A Plague Tale: Innocence im Test - Fesselnd, emotional, schnörkellos

Bruder und Schwester gegen Pest, Ratten und Inquisitoren - Mit A Plague Tale: Innocence möchten die französischen Asobo Studios eine mitreißend emotionale Geschichte erzählen, die uns in die Tiefen des Mittelalters verfrachtet. Dabei stehen Story und Charaktere im Fokus, während kreative Rätsel für Auflockerung sorgen. Wir haben das Adventure für euch getestet und verraten, warum sich die emotionale Reise an der Seite von Amicia und Hugo nicht vor Größen wie The Last of Us verstecken muss.
Im Fadenkreuz der Fanatiker
In A Plague Tale: Innocence schlägt das ausgehende Mittelalter mit allem um sich, für was die finstere Epoche bekannt geworden ist - sehr zum Leidwesen der beiden Protagonisten Amicia und Hugo De Rune. Nachdem die Inquisition in den Landsitz der Adelsfamilie eindringt und ihren Vater kaltblütig ermodert, bleibt Bruder und Schwester keine andere Wahl als die Flucht zu ergreifen.
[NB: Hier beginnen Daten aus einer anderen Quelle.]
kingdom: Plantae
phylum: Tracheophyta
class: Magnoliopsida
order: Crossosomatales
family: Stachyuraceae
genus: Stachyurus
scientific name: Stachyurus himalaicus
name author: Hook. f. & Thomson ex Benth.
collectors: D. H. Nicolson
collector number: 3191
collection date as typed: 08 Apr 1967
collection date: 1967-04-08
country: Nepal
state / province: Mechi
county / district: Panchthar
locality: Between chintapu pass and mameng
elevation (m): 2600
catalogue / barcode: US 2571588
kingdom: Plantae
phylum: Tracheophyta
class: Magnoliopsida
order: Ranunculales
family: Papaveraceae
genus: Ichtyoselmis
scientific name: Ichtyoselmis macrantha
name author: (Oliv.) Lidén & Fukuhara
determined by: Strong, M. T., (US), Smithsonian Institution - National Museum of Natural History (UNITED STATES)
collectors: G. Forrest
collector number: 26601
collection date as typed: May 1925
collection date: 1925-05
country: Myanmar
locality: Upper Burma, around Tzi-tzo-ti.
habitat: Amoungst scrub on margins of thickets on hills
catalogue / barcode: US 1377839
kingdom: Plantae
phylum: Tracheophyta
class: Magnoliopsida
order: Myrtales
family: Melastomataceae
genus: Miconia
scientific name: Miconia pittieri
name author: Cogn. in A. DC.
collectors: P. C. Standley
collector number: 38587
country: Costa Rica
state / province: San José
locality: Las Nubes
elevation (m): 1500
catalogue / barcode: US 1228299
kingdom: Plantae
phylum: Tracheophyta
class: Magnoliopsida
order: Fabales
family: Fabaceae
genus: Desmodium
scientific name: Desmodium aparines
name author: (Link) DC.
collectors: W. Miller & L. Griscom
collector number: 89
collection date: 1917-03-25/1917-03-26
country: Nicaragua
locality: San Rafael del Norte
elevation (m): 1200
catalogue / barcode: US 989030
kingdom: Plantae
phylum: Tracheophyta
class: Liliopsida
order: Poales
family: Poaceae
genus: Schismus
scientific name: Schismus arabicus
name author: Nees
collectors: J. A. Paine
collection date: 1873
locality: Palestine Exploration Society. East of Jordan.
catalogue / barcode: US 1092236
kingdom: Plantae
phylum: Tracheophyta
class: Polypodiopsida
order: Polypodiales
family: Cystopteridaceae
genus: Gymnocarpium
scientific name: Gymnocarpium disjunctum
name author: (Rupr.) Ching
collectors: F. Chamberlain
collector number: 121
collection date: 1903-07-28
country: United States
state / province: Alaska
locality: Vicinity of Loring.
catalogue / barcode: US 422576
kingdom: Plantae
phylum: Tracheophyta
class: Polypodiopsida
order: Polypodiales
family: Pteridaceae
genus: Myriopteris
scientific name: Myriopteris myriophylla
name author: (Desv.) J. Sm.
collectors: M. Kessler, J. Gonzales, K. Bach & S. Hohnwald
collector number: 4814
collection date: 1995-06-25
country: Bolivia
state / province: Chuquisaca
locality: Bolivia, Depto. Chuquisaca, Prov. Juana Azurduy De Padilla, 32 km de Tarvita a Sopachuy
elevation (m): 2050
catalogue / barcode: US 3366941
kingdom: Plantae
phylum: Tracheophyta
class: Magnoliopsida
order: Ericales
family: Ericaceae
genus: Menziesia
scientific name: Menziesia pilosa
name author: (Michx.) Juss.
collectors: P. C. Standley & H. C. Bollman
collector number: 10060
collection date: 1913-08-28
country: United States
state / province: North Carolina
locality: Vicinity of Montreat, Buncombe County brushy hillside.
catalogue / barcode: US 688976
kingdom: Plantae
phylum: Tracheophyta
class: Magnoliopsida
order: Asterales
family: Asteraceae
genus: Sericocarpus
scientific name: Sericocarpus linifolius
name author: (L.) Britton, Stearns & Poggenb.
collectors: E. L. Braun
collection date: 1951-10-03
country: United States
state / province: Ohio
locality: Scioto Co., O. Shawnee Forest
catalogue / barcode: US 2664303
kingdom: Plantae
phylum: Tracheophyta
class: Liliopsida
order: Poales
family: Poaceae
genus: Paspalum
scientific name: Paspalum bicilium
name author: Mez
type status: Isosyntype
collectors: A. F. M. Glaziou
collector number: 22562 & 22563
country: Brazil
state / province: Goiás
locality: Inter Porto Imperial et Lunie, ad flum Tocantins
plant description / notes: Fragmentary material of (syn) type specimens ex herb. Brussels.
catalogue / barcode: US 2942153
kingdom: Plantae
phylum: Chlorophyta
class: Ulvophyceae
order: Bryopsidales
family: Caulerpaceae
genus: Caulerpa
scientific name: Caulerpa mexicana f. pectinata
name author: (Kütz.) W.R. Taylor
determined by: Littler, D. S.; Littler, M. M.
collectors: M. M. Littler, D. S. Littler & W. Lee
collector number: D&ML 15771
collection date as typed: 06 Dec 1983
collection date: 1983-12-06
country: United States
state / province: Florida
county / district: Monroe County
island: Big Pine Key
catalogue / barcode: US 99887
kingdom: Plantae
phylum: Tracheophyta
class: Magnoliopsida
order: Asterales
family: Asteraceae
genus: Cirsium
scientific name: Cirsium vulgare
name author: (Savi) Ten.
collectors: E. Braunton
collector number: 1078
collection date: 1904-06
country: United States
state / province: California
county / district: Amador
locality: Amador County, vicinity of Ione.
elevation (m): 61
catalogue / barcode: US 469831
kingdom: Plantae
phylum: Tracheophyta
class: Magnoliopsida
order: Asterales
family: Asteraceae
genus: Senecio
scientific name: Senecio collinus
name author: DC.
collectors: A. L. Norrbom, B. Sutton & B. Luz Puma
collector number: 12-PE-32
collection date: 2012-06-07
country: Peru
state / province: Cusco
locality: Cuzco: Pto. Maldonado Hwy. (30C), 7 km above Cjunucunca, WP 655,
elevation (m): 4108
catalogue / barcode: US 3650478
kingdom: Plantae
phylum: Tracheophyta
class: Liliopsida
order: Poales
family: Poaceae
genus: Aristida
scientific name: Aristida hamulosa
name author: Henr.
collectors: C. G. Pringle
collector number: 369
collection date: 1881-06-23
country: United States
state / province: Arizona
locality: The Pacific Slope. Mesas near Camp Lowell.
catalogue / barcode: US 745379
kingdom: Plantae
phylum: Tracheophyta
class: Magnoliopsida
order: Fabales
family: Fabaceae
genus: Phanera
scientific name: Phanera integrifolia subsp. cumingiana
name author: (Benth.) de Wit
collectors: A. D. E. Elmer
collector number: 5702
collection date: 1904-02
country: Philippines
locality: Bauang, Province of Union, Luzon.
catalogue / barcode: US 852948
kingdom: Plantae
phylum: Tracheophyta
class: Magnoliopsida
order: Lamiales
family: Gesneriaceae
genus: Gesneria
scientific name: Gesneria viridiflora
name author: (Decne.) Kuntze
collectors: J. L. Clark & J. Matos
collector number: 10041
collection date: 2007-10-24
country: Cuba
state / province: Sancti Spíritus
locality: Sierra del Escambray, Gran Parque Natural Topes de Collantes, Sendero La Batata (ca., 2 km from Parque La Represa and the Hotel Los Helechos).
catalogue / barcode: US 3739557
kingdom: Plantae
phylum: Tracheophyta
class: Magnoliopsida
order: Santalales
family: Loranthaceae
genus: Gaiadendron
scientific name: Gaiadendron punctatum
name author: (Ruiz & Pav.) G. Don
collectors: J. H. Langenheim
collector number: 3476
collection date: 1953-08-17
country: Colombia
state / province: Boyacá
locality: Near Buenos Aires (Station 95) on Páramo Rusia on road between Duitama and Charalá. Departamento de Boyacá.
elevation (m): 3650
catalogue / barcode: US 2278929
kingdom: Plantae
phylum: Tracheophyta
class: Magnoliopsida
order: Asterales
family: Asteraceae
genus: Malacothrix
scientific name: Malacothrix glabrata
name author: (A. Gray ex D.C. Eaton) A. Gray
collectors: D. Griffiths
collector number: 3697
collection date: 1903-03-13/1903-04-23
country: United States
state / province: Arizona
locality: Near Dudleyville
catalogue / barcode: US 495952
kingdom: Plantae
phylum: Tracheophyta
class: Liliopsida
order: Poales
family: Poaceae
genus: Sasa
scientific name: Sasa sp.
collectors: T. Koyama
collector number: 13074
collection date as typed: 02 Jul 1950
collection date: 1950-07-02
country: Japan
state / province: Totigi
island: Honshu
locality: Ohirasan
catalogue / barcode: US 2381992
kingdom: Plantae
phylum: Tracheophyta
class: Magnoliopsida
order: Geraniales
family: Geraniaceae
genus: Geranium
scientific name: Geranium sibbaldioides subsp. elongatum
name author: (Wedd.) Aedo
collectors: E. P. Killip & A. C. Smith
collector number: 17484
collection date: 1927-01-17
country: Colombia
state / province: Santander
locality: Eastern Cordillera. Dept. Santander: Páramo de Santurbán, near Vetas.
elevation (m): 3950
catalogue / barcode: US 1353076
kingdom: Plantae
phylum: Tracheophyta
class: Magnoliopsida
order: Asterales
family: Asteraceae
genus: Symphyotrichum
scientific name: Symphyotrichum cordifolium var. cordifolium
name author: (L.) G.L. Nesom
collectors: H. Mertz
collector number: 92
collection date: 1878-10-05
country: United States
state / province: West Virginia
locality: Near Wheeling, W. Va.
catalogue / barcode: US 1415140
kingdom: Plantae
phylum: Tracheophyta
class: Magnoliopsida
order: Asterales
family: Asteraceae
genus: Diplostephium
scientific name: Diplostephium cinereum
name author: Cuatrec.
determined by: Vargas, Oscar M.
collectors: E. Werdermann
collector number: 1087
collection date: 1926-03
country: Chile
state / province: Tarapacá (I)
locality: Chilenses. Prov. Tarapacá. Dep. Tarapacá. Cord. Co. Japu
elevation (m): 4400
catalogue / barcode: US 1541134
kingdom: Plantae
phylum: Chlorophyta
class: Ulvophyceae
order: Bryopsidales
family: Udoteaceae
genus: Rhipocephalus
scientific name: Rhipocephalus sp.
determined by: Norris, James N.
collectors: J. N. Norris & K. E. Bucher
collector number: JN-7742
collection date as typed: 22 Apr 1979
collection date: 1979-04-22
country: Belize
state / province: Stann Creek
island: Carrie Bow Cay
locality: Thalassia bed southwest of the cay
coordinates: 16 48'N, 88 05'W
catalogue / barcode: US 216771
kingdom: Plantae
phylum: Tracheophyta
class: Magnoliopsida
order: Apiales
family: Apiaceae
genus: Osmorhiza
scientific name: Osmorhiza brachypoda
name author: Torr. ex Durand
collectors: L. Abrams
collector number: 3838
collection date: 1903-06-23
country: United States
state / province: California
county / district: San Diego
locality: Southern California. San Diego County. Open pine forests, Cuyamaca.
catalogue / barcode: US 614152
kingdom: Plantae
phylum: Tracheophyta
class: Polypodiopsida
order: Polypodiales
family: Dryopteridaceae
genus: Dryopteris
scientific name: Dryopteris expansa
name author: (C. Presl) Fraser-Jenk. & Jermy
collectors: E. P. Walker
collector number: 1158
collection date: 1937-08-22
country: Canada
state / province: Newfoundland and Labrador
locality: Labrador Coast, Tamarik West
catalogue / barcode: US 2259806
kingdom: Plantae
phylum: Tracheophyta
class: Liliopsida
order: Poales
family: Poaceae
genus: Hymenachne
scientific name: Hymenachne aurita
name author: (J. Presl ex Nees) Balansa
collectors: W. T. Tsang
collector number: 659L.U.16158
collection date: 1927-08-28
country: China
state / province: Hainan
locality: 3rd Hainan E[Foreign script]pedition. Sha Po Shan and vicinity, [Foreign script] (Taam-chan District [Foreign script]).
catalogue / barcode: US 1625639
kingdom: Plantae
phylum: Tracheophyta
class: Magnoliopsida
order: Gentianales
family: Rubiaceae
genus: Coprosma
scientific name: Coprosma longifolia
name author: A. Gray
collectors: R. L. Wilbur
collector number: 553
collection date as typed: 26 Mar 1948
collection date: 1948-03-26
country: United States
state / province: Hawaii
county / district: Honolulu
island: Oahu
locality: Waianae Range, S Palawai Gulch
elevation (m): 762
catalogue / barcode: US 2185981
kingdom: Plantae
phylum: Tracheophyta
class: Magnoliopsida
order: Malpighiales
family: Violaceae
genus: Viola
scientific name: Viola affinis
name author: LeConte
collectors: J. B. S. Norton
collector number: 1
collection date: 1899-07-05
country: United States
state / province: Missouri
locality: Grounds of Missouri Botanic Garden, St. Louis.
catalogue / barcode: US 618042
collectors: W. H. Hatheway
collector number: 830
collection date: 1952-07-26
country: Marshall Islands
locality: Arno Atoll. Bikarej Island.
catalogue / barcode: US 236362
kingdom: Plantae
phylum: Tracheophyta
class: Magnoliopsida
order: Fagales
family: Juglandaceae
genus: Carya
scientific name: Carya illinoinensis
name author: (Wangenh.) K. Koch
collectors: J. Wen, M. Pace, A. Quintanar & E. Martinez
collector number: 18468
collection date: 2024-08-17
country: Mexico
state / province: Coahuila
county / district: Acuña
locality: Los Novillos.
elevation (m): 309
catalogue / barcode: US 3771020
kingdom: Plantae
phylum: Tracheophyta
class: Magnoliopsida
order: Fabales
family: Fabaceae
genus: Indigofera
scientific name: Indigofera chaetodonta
Einen Kinderschritt vor dem nächsten lernen die beiden, was es bedeutet, in einer Welt zu überleben, die mehr und mehr im Chaos versinkt. Tapfer versucht Amicia dabei alles, ihren naiven Bruder vor den Schrecken zu schützen, die ihnen auf ihrer Reise begegnen. Die Pest hat nicht nur die Großstädte fest im Klammergriff, sondern wütet auch in den ländlichen Regionen Frankreiches. Berge von Tierkadavern türmen sich auf, Ratten lauern im Schatten und schnell wird Amicia klar: Die Häscher der Inquisition sind nicht ohne Grund hinter den beiden her. Sie wollen ihren kleinen Bruder - und das um jeden Preis.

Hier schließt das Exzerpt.